Elendsbeschäftigung
erschienen im Neuen Deutschland
am 13.01.2006
Ein Gespenst geht um in der Krisendebatte: der Mindestlohn. „Wirtschaft fürchtet Mindestlohn“, titelte das Handelsblatt. Thomas Straubhaar, der Direktor des Hamburger Weltwirtschaftsinstituts, spricht von einer drohenden „ökonomischen Katastrophe“. Und ein ungenannt bleibendes Mitglied der CDU-Führung erklärte zuckersüß: „Jemandem zu verbieten, zu einem bestimmten Einkommen zu arbeiten, zu dem er arbeiten möchte (!), entspricht nicht einer freiheitlichen Gesellschaft“. Unfreiwillig enthüllt sich damit der Kern des modernen Freiheitsbegriffs: Der nackte Zwang von Verhältnissen, in denen die Menschen von jeder Kontrolle über die eigenen Existenzbedingungen enteignet sind, wird in den „freien Willen“ umgedeutet. Diese Grundzumutung aller Lohnarbeit verschärft sich in der Krise der dritten industriellen Revolution bis zum antisozialen Exzeß: Der Billiglohn, in der fordistischen Epoche nach dem Zweiten Weltkrieg ein Randphänomen, beginnt sich zu verallgemeinern bis in die industriellen Kernsektoren und in die höherqualifizierte Beschäftigung hinein. Flankiert wird diese Tendenz in Verbindung mit Zwangsmaßnahmen durch Mini- und Ein-Euro-Jobs, die zum Flächenbrand geworden sind.
Die an Grenzen gestoßene Verwertung kann damit nicht saniert werden, aber der Selbstlauf der Krise tendiert zur Massenverarmung.
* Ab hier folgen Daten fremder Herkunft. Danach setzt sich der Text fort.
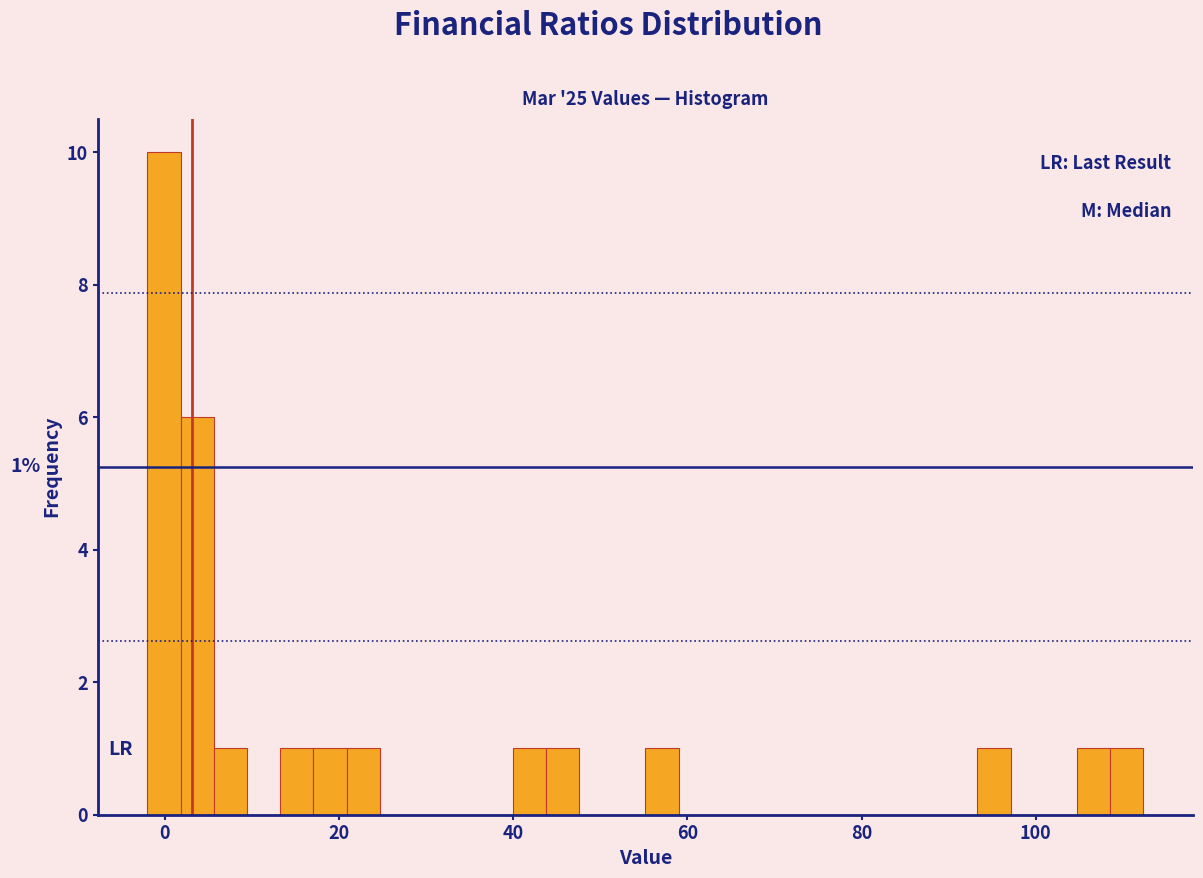

Around what value on the x-axis is the tallest bar? Give the approximate position of its centre, as read against the axis.

0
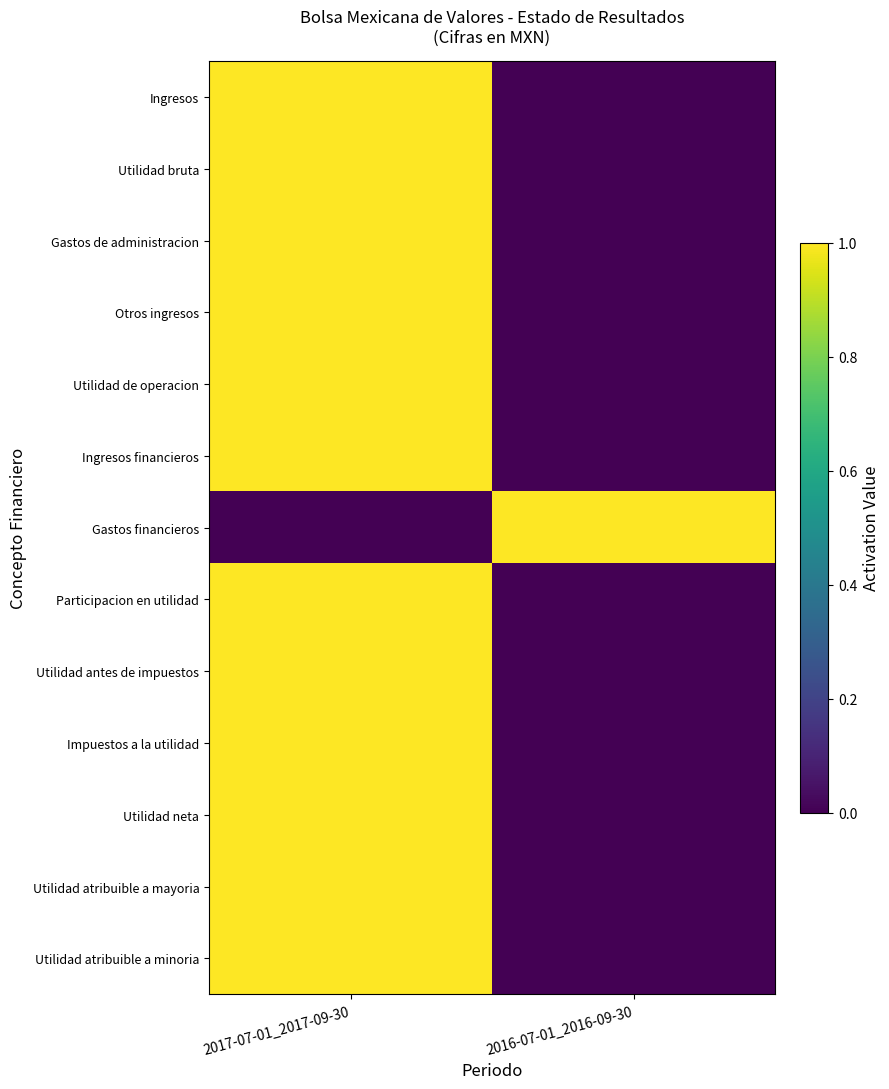

Which series has the widest spread of values?

Ingresos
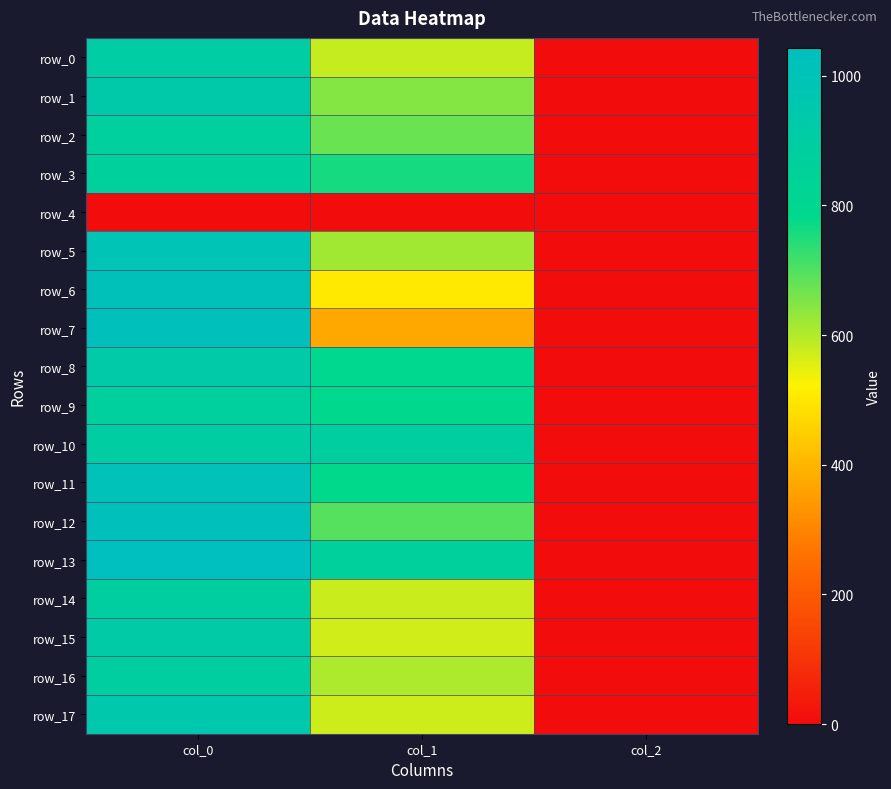

At which label does row_15 first exceed 570?

col_0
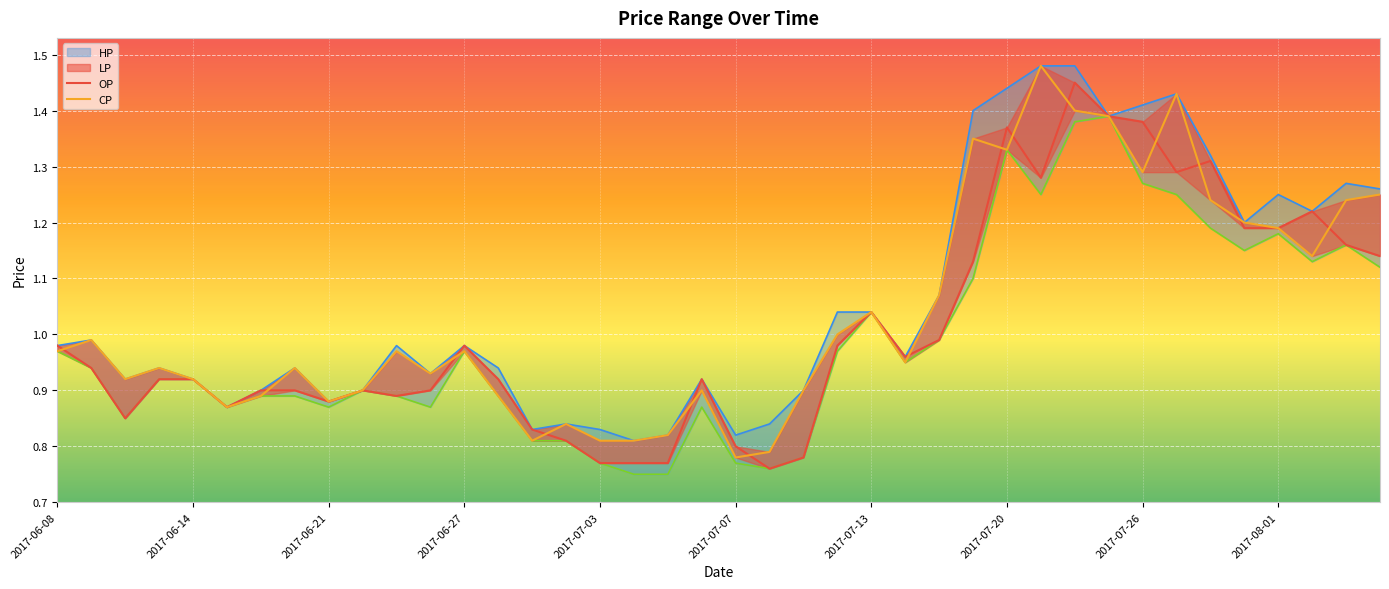

True or false: CP and HP intersect in this chart.

False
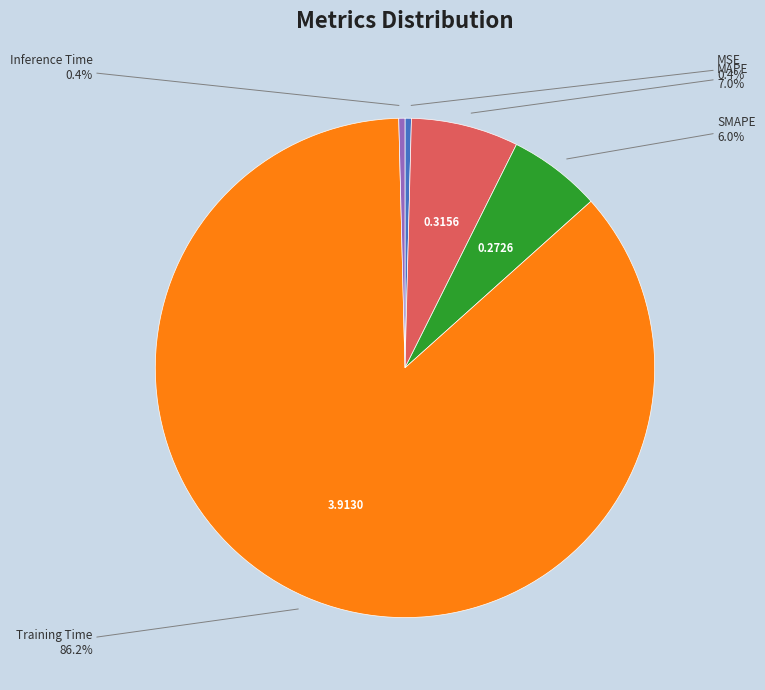

Which category has the biggest portion of the pie?

Training Time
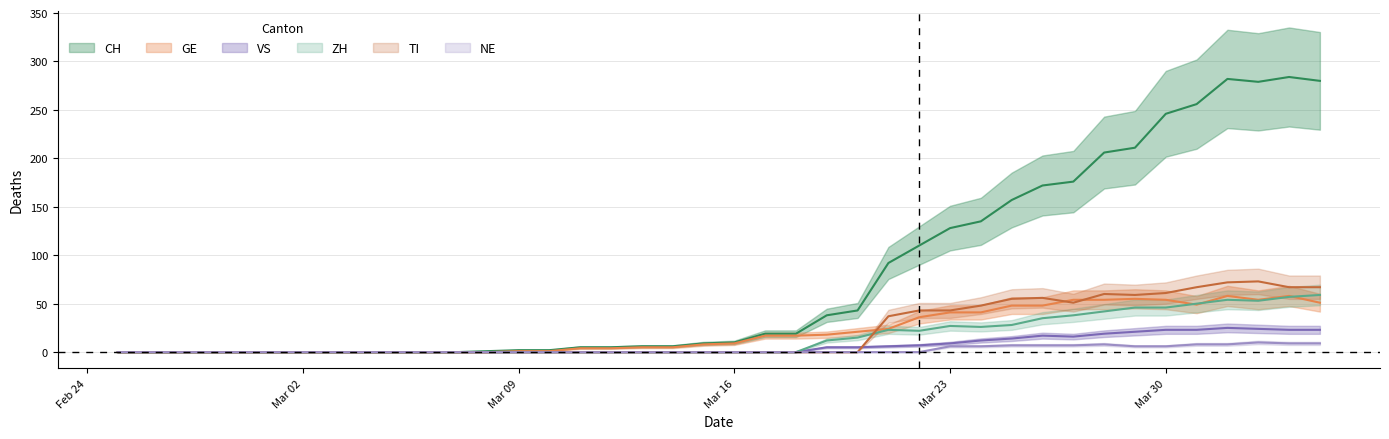

Reading left to right, transcribe all the data shown in this chart.

CH: 0	0	0	0	0	0	0	0	0	0	0	0	1	2	2	5	5	6	6	9	10	19	19	38	43	92	110	128	135	157	172	176	206	211	246	256	282	279	284	280
GE: 0	0	0	0	0	0	0	0	0	0	0	0	0	1	1	4	4	5	5	8	9	17	17	18	21	24	36	41	41	48	48	54	54	55	54	49	58	54	58	51
VS: 0	0	0	0	0	0	0	0	0	0	0	0	0	0	0	0	0	0	0	0	0	0	0	5	5	6	7	9	12	14	17	16	19	21	23	23	25	24	23	23
ZH: 0	0	0	0	0	0	0	0	0	0	0	0	0	0	0	0	0	0	0	0	0	0	0	12	15	23	22	27	26	28	35	38	42	46	46	50	54	53	57	59
TI: 0	0	0	0	0	0	0	0	0	0	0	0	0	0	0	0	0	0	0	0	0	0	0	0	0	37	43	43	48	55	56	51	60	59	61	67	72	73	67	67
NE: 0	0	0	0	0	0	0	0	0	0	0	0	0	0	0	0	0	0	0	0	0	0	0	0	0	0	0	6	6	7	7	7	8	6	6	8	8	10	9	9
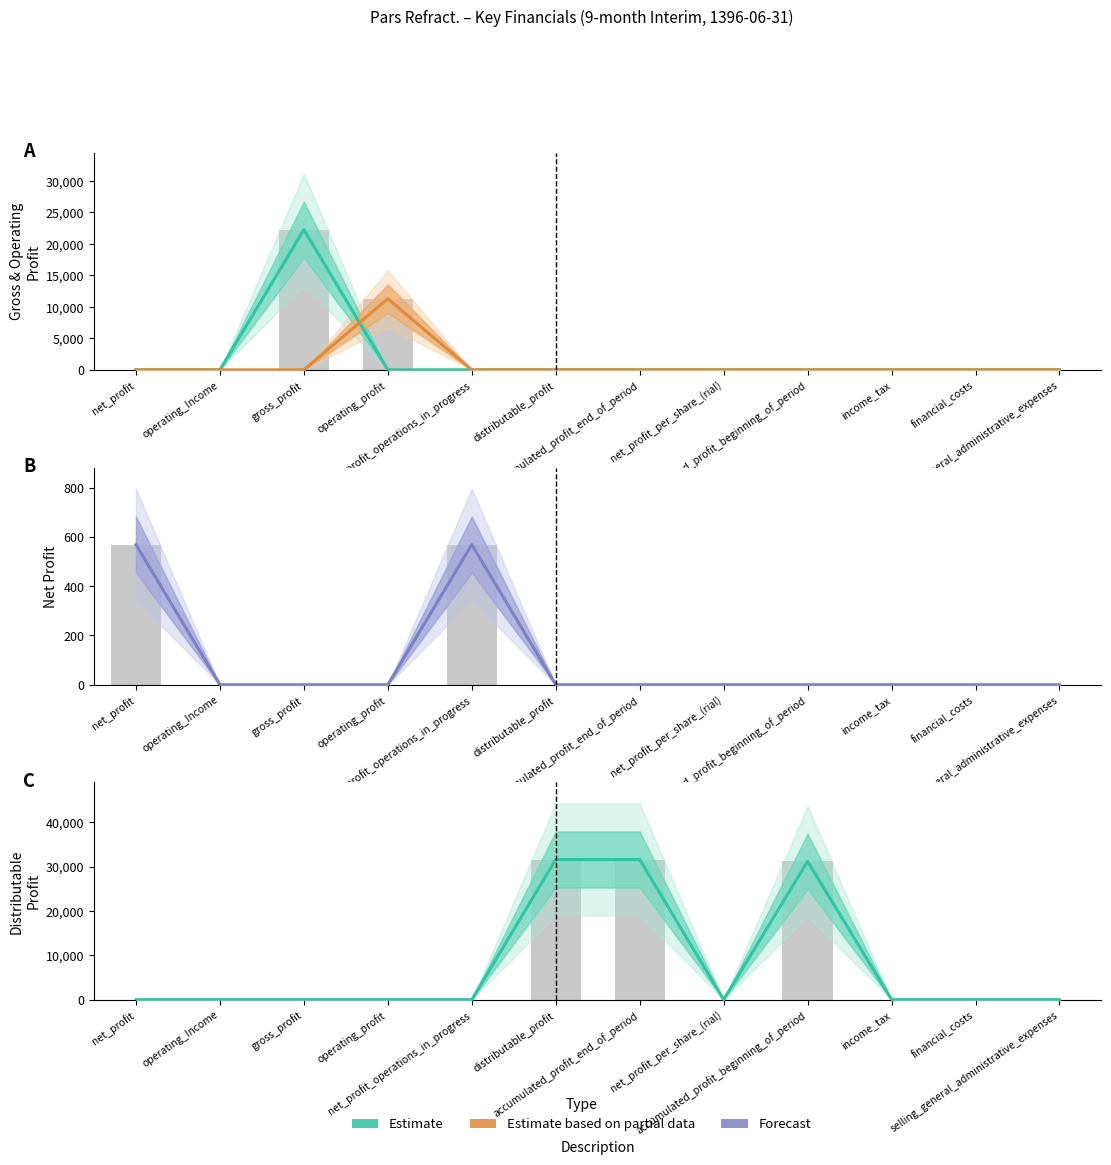

Which series has the largest total across all categories?

Distributable Profit (Estimate)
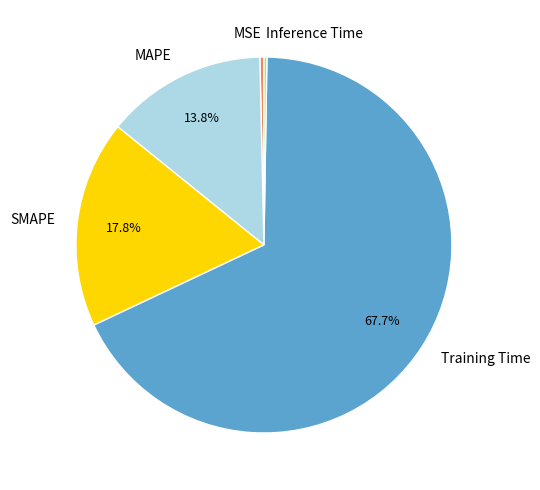

Which has a higher value, Training Time or MAPE?

Training Time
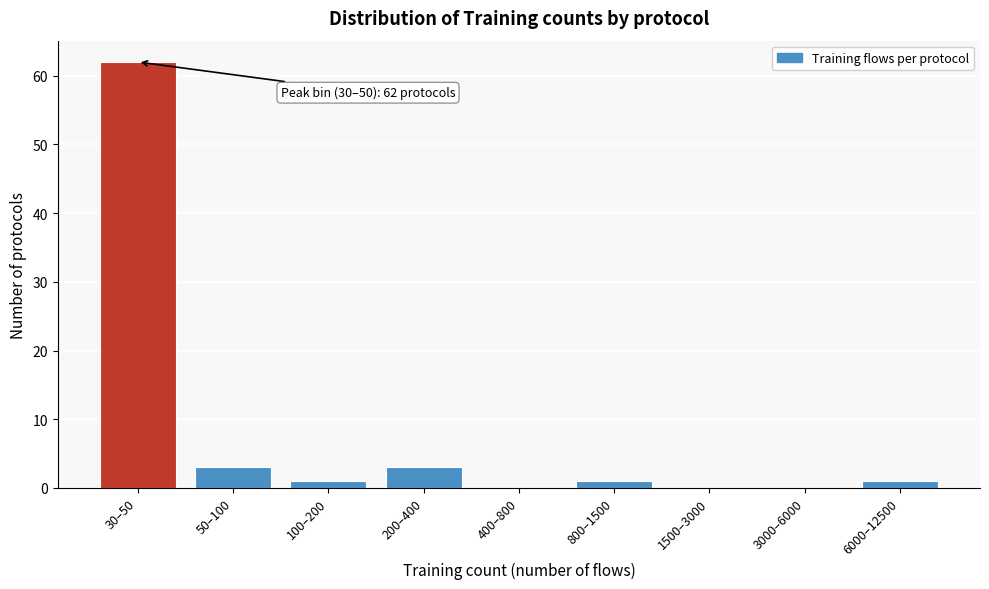

Reading right to left, extract all data points from this chart.

6000–12500=1	3000–6000=0	1500–3000=0	800–1500=1	400–800=0	200–400=3	100–200=1	50–100=3	30–50=62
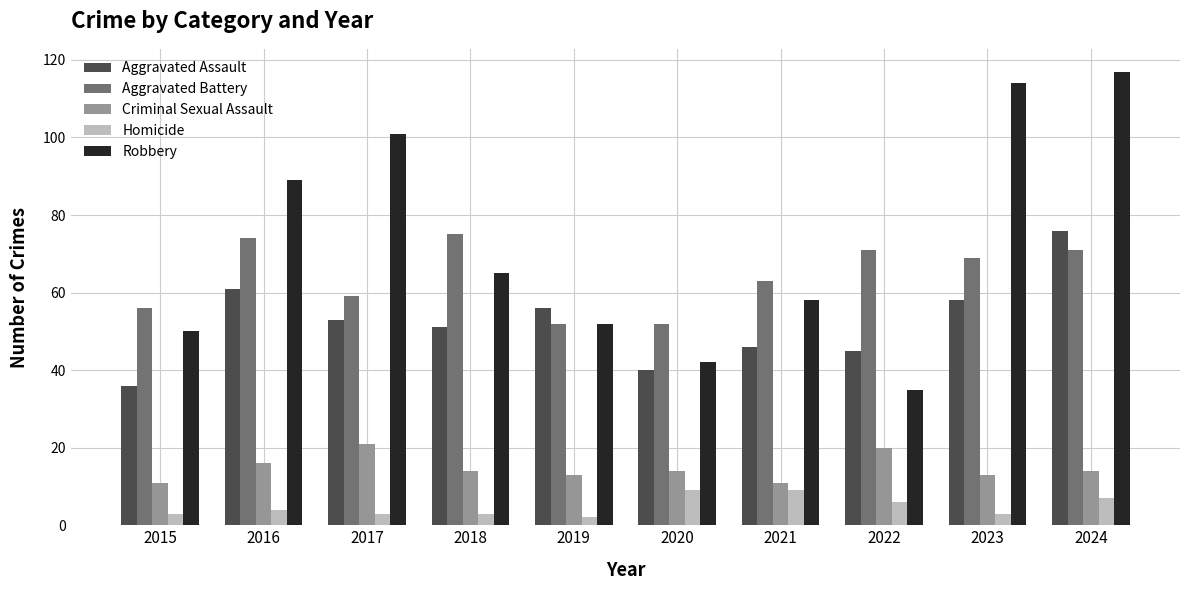

At how many categories does at least one series exceed 85?

4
Dabei entwickelt sich ein Brutalisierungsdiskurs, in dem der Lohn der Noch-Beschäftigten immer weiter in Richtung Existenzminimum gedrückt und dieses umgekehrt auf das bloße physische Überleben herunterdefiniert wird. Das „historische und moralische Element in der Wertbestimmung der Arbeitskraft“ (Marx) zersetzt sich, der Standard der darin noch eingehenden Lebensmittel im weiteren Sinne droht bis zur „beschäftigten Obdachlosigkeit“ zu verfallen. Der Mindestlohn kann eine Haltelinie nach unten markieren; aber nur, wenn er ein ausreichendes Lebensniveau sichert. In den USA, in Großbritannien, Frankreich und Osteuropa liegen die Mindestlöhne so weit unter dem Existenzminimum, daß sie die Absenkung der sozialen Standards eher forcieren und zum Bestandteil sexistischer und rassistischer Diskriminierung geworden sind. Die teilweise Aufstockung durch staatliche Zuschüsse (Kombilohn) ist keine Garantie und kann jederzeit unter Verweis auf die Krise der Staatsfinanzen rückgängig gemacht werden. Das Lockangebot des Kombilohns ist eine Falle; bei nicht vorhandenen oder zu tief angesetzten Mindestlöhnen stellt dieses „Instrument“ nicht mehr als ein Übergangsphänomen zur Elendsbeschäftigung dar, ebenso wie die vorläufig noch subventionierte Ich-AG nur den Übergang zum Elendsunternehmertum signalisiert.
Wenn der Mindestlohn zur Sicherungslinie werden soll, muß er selber das Lebensniveau garantieren, statt von zweifelhaften staatlichen Zusatz-Almosen abhängig zu sein; und er muß allgemeine Verbindlichkeit erlangen, statt der Elendskonkurrenz in den einzelnen Branchen ausgeliefert zu werden. Deshalb greift in dieser Frage der Verweis auf die Tarifautonomie nicht. Ein dem Staat abverlangter, ausreichend hoher allgemeiner Mindestlohn ist etwas anderes als ein geschenkter Gaul. Ein solcher Mindestlohn kann nur erkämpft werden; er würde dann zum Widerstand gegen den Billiglohn überhaupt und könnte sich mit der Perspektive einer Kritik der Verwertungslogik anreichern. Für die Gewerkschaften und die sozialen Bewegungen ist es die Gretchenfrage, ob sie zum unbekümmerten sozialen Kampf um die Lebensinteressen und zu einer neuen Gesellschaftskritik finden, oder ob sie sich in der hoffnungslosen Kungelei mit der politischen Notstandsverwaltung das eigene Grab schaufeln.